Video conferencing also changes the way we work. If you're not sitting in exactly the right spot or if you have too many people, you have to rely on active switching technology to see the active speaker. But if a sales manager wants to observe someone who isn't speaking, to gage a customer's reactions, they're not going to see them unless they ask that person to cough or tap the table to direct the camera toward them. The problem with a lot of these technologies is that the system determines what you see or you have to adjust your work style to make those tools effective.
If we're going to create better virtual collaborative tools, they need to fit into the way we work and be more natural than they are today. Instead of fiddling with a WebEx URL or figuring out how to connect on a video session, workers go back to the most common denominator, which is email and voice. You can work with those, but you can't really collaborate with them.
How should the collaboration market evolve to incorporate mobile devices?
Kerravala: If we're really going to use these collaborative tools better, then the nature of these apps needs to be better. The worker becomes the integration point for many of these collaboration technologies. For example, if I'm using a smartphone and I'm in a fixed location with a lot of bandwidth, I have the ability to hold a video call. If I'm driving, I should probably voice or chat. But collaboration applications have a lot of information about your location, and the user shouldn't be the one picking the best method to communicate in a mobile scenario. Instead, the system should be smart enough to know whether each device is in motion and what the best connectivity type is.

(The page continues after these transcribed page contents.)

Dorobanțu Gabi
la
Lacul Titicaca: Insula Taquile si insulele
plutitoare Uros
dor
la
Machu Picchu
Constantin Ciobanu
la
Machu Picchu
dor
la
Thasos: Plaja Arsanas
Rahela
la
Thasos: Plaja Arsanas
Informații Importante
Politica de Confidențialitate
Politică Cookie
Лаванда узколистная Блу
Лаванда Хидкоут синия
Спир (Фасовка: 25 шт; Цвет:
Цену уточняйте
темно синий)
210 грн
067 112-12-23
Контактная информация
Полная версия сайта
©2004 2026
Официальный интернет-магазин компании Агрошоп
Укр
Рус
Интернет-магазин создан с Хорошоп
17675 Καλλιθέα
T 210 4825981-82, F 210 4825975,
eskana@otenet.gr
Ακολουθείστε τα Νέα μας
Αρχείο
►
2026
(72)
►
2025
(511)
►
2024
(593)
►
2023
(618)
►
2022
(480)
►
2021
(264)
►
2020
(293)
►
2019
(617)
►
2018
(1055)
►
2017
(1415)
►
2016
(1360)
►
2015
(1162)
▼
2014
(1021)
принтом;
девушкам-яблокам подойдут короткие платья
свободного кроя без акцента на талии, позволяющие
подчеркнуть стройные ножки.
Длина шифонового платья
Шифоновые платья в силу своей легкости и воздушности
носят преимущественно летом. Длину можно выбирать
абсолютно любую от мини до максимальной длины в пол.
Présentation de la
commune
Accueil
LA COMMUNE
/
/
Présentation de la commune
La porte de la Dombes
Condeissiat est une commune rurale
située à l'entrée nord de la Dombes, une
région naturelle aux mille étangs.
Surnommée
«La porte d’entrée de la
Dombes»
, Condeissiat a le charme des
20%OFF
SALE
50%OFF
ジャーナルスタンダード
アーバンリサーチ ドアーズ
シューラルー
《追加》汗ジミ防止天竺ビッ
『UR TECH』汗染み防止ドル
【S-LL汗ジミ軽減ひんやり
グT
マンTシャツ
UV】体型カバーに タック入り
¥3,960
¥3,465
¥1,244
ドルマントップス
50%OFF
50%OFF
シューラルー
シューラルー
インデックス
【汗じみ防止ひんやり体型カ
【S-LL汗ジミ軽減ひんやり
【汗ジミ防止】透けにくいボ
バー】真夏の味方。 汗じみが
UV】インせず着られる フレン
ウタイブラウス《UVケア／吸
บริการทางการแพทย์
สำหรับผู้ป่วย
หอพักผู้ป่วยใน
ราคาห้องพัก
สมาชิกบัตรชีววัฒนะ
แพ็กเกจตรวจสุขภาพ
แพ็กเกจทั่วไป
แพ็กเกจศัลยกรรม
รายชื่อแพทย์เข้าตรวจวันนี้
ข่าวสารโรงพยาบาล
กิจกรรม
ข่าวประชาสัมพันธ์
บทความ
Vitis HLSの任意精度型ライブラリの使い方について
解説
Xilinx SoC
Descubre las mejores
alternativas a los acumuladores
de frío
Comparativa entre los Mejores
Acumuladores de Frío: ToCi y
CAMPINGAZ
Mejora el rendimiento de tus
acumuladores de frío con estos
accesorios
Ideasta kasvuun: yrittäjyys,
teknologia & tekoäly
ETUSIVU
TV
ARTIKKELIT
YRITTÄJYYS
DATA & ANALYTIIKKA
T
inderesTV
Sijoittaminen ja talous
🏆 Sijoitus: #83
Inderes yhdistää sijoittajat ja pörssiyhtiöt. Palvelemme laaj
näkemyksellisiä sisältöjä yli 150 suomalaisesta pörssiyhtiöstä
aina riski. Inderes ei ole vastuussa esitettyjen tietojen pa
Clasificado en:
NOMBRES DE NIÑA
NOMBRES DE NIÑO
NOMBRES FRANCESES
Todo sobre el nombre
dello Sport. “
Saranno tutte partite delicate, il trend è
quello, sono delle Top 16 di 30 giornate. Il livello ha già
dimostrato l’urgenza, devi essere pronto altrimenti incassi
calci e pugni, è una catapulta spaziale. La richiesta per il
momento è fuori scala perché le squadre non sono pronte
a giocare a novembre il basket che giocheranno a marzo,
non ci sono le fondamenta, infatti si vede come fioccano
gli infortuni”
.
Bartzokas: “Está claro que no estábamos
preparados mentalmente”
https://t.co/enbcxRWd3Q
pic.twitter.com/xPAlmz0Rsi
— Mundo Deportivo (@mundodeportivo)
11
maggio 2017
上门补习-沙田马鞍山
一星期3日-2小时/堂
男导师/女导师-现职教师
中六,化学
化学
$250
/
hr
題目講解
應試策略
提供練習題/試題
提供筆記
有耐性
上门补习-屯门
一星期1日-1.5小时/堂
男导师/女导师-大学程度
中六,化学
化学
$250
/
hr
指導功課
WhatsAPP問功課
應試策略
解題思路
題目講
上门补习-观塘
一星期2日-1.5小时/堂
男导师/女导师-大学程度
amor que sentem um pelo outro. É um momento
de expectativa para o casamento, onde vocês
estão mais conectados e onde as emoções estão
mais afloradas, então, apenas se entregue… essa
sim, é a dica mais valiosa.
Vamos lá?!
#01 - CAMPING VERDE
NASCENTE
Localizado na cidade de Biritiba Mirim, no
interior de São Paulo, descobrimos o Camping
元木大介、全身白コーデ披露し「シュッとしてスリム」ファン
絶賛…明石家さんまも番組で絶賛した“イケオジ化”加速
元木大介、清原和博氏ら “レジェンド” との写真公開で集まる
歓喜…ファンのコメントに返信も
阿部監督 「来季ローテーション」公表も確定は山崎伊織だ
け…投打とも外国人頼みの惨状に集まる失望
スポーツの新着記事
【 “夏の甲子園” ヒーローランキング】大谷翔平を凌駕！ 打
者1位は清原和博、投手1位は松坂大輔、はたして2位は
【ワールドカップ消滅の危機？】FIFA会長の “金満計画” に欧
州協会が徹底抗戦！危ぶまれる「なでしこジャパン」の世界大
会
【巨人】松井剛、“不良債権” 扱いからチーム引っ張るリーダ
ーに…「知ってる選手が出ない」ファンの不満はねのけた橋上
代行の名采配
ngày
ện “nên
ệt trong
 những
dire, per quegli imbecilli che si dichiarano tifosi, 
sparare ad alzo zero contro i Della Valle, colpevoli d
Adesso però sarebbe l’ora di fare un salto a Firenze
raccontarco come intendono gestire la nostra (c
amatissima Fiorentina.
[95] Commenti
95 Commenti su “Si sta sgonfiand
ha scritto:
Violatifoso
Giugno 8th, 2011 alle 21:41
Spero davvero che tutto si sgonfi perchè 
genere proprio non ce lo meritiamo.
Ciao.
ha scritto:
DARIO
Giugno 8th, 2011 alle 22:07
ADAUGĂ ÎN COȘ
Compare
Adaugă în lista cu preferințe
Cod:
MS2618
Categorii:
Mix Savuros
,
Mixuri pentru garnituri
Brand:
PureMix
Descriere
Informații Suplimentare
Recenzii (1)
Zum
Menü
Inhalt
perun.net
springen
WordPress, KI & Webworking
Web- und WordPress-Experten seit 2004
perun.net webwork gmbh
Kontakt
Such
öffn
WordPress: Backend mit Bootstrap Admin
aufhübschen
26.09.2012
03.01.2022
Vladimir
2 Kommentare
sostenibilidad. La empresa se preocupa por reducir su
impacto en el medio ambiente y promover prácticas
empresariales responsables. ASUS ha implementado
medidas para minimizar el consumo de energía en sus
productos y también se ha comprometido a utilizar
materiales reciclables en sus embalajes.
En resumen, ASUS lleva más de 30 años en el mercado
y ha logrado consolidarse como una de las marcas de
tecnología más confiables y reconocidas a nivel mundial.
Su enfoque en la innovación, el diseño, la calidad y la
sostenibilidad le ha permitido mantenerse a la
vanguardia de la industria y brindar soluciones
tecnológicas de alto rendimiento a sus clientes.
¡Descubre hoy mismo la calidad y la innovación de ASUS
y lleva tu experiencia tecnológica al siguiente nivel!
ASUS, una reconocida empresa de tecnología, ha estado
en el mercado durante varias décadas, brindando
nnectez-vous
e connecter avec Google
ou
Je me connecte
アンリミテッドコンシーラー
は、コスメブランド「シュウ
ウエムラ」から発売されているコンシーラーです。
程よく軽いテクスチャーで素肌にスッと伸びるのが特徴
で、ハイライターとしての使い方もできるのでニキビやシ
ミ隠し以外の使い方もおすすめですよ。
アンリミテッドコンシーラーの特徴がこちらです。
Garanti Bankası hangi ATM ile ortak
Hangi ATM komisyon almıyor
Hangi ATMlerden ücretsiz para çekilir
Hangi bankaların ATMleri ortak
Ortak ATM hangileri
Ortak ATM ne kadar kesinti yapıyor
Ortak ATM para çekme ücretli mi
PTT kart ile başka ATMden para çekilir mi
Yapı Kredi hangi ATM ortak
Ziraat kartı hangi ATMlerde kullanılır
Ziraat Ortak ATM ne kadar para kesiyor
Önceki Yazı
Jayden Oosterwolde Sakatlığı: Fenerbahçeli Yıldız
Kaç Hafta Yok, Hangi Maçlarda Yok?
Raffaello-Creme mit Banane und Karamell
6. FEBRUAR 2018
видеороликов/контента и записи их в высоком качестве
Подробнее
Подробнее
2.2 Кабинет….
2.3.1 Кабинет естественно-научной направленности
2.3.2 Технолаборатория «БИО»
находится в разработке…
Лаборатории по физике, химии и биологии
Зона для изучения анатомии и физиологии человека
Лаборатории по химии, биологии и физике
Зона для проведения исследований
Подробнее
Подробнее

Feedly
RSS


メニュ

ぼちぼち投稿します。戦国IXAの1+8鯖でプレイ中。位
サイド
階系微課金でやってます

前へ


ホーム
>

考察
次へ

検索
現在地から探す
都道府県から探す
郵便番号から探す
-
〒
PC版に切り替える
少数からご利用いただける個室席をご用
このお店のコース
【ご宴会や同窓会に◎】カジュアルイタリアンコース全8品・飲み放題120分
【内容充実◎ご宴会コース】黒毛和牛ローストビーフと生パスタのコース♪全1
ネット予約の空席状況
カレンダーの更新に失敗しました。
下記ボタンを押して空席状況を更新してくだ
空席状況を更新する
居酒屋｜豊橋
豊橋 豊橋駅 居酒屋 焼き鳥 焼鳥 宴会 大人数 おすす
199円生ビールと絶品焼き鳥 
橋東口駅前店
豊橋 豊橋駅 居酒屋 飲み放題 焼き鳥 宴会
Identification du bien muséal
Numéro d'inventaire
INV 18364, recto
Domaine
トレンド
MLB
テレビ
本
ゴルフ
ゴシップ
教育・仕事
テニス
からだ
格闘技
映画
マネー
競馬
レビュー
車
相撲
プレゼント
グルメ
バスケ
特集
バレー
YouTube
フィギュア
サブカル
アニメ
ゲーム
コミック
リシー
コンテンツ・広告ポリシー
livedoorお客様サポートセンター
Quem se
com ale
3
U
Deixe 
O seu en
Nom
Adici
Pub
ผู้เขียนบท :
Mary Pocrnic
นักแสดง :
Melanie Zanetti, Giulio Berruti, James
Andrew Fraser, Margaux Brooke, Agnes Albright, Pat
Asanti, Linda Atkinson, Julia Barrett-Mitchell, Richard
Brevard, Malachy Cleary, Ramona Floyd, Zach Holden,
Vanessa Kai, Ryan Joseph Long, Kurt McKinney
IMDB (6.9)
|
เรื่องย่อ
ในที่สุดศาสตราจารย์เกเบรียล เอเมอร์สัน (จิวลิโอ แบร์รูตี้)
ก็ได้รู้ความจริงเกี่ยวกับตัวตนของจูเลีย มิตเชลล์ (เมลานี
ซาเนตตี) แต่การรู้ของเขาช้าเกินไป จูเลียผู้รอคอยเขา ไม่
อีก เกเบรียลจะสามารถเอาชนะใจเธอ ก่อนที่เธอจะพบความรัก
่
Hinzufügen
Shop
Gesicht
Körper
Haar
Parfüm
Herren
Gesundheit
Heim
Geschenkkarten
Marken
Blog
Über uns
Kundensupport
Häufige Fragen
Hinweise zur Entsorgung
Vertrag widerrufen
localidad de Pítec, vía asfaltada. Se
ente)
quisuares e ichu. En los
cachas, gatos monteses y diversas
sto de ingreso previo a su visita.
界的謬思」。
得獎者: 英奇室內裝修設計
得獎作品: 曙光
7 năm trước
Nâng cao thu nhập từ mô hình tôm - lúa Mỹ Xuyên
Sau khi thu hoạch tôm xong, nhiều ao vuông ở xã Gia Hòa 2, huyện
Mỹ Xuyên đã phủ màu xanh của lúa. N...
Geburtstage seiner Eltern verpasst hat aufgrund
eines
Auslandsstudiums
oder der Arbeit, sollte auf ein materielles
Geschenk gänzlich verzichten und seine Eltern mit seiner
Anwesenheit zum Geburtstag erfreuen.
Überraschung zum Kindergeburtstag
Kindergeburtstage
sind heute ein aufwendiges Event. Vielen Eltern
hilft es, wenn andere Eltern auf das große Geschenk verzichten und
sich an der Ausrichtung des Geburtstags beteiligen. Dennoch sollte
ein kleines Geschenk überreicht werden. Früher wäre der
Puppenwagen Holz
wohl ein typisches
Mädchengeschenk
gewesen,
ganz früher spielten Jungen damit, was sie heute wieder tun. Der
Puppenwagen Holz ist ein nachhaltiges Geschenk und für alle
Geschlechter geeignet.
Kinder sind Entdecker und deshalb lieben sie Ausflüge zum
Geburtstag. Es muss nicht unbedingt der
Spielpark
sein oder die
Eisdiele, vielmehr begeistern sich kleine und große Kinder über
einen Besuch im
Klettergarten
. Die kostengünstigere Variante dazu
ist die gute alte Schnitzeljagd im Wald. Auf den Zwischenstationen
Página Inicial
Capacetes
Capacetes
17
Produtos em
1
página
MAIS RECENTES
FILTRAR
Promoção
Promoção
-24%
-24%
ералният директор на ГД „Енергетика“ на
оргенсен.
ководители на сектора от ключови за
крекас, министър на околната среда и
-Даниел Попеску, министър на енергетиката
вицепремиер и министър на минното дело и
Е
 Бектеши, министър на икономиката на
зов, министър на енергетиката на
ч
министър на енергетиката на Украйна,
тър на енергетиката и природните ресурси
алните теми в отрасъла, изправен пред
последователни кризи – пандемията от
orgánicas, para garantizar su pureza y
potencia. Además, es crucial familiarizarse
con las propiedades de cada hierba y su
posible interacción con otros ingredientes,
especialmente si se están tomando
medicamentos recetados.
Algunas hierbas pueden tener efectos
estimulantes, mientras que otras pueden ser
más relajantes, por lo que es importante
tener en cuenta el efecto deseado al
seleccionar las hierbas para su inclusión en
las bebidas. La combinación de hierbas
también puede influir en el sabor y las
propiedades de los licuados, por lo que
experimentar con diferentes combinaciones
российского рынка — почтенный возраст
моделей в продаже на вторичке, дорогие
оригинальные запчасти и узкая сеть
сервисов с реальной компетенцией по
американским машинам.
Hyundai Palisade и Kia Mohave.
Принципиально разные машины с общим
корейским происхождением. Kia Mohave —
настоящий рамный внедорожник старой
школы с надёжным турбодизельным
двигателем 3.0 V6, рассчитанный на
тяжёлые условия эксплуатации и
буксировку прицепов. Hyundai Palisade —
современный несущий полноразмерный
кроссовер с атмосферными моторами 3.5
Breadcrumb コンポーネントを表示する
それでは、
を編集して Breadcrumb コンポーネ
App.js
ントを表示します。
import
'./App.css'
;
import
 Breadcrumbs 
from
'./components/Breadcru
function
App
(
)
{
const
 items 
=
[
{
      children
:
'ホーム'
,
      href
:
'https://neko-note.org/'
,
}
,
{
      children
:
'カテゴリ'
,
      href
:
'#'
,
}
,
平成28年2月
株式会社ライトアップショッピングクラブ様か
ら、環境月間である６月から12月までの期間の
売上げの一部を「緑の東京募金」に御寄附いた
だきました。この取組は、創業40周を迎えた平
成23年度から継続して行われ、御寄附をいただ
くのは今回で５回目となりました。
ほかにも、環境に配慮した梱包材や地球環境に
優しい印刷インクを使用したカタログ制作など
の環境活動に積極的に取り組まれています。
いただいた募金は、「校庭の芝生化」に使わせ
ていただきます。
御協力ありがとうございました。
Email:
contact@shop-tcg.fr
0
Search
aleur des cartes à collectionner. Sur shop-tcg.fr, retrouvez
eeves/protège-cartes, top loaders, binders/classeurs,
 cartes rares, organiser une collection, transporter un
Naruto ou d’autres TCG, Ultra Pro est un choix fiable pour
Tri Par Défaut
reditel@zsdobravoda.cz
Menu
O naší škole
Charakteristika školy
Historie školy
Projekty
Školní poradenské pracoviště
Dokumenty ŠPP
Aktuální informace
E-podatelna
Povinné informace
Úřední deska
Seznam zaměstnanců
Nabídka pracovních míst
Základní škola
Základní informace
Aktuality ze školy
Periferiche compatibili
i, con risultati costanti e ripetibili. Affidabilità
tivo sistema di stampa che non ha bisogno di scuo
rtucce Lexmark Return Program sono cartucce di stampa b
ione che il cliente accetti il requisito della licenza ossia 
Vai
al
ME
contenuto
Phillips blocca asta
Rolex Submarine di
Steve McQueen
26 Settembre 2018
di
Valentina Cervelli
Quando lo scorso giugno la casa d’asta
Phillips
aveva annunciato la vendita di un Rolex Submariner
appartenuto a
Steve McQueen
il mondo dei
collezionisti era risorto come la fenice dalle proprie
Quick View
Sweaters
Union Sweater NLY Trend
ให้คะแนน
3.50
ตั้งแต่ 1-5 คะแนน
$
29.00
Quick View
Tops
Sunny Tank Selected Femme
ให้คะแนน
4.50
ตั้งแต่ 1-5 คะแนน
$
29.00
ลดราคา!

The technology to do this is there, but it's a matter of putting it all together. Here's where the evolution has to be. Right now, we've been creating these siloed applications and dropping them in one at a time. We haven't thought about really making this a unified experience. There's too much work on the user front end to make effective virtual collaboration tools. They need a lot more integration and automation by the vendors to make this happen.
How can enterprises get on board with using collaborative software?
Kerravala: Enterprises have little incentive to change. Employees work a certain way with the processes they know, and they typically work well. But just because people get comfortable working with a certain process doesn't mean that they don't want to improve that process. There's a lack of awareness of what could be done.
Call centers have been the early adopters of collaborative technology. Call center managers understand that if you shave X seconds off a call, it improves productivity. In any organization, you have someone who understands how these applications could help your processes. A high-level manager needs to understand how these collaborative products can be inserted and improved.
There's nobody who's really looking at how the technology can improve business processes and therefore, nobody who's really driving UC collaborative technology. IT operations don't want to do it because they don't want to deploy more tools than they can manage.
What are UC&C vendors giving organizations to better collaborate?
Kerravala: People would rather have more functionality in the apps they're already using. Embedding elements into one interface makes applications better. Take click-to-call functionalities in phones, for example. If I leave an app I'm in, in order to dial somebody, I'm probably not going to make that call. Lots of times, I sit at my desk and call from my mobile phone because I can scroll down and dial.
I've been disappointed with current UC&C apps. There is a little visual collaboration startup in Ottawa called Magor, though, [that's moving in the direction of unifying applications]. The product is a desktop sharing application that gives you a 1080p screen to add as many video sessions as you need. It's a completely flexible workspace that allows you to customize your screen as you want. I can have as many apps as I want, share with whom I want and then put the emphasis on what I want. Collaboration applications need to let users decide how to present UC&C information.